> [Exercise prompt]: Check each line of the material below for "ElderCare". Report how many have it, with no other words.

> [Records supplied]:
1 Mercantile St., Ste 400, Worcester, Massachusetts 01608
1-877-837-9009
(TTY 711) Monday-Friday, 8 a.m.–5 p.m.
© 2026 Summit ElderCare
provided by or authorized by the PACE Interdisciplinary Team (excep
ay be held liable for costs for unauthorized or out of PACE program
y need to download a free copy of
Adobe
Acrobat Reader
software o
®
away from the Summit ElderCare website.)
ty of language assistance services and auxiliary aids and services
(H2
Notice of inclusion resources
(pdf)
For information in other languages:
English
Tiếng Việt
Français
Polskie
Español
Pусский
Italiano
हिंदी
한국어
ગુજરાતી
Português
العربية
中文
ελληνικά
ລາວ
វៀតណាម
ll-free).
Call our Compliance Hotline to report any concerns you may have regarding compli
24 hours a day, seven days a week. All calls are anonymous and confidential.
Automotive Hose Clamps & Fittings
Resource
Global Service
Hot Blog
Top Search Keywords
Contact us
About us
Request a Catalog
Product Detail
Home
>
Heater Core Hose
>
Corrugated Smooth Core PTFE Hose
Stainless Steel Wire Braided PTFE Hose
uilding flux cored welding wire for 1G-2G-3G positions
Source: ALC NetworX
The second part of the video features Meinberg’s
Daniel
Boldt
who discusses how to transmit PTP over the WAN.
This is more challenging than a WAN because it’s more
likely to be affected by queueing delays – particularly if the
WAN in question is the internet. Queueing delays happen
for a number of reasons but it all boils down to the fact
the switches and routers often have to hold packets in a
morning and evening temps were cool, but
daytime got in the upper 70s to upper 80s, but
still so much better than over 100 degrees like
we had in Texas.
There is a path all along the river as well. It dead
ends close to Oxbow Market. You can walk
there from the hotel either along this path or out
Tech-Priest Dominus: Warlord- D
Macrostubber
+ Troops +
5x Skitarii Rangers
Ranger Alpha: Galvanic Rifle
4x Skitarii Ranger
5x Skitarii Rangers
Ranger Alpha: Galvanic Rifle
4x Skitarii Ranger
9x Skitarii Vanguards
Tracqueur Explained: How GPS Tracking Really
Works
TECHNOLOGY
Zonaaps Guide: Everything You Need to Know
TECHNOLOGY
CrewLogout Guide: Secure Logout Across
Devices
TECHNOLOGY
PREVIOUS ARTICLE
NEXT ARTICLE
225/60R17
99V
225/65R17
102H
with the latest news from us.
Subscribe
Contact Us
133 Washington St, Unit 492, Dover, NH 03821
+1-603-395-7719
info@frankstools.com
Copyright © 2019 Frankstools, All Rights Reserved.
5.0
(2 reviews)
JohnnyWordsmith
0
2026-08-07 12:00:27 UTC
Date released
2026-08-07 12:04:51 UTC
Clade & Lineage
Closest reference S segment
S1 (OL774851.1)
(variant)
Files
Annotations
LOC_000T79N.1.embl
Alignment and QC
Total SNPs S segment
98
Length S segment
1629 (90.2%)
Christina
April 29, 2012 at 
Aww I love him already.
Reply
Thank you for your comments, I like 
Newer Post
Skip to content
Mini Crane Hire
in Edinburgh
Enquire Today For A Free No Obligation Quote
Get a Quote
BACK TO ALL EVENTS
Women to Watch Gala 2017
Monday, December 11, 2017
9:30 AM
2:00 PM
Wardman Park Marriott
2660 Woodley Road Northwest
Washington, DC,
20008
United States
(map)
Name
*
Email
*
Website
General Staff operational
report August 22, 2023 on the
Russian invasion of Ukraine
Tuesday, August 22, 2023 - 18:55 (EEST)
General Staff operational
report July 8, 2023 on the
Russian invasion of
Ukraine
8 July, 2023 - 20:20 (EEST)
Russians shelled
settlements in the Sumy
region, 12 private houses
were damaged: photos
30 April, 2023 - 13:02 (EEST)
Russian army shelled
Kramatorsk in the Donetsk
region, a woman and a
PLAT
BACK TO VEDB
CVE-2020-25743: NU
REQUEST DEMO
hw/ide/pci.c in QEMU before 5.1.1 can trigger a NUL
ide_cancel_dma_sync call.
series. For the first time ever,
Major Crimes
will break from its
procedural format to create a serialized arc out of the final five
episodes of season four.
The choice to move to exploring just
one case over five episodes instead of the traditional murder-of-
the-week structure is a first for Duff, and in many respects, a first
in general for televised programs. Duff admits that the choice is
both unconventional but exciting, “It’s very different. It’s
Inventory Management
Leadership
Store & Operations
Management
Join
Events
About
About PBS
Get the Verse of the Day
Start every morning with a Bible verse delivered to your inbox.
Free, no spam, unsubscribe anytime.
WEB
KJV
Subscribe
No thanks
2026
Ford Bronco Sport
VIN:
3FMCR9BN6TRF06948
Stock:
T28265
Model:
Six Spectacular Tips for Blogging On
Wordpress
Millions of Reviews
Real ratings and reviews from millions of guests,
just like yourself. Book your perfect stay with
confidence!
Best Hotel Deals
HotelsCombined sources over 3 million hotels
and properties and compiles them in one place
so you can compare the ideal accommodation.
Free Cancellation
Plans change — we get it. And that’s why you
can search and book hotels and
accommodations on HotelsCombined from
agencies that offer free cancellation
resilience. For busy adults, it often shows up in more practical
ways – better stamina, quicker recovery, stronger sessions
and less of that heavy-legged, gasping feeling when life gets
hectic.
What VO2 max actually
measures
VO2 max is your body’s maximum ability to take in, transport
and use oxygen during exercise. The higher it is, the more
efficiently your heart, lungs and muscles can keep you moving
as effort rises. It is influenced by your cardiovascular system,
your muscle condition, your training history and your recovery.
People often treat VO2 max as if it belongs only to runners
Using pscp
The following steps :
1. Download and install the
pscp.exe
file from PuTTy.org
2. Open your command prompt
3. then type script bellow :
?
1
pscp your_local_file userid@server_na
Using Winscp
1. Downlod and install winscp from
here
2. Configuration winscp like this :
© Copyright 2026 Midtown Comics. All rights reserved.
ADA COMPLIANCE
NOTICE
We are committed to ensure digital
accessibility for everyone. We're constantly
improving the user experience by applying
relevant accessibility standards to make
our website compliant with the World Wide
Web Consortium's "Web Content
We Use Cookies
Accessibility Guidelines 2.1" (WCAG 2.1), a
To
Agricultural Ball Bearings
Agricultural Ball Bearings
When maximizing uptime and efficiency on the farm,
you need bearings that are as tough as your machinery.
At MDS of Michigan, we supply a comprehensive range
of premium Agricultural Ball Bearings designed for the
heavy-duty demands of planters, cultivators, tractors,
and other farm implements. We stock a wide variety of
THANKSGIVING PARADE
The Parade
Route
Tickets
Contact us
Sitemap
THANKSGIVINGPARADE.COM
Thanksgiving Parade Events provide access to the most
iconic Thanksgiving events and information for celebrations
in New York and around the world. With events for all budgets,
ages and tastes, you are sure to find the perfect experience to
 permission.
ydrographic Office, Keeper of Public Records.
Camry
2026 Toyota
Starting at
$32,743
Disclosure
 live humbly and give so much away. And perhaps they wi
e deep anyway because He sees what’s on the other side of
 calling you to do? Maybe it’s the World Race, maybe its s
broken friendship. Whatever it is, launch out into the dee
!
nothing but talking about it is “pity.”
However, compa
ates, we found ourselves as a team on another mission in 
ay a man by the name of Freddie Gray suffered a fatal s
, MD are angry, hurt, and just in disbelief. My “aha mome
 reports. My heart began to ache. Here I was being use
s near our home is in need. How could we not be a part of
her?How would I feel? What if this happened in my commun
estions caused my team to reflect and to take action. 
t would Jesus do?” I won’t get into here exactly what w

> [Worked solution]: 2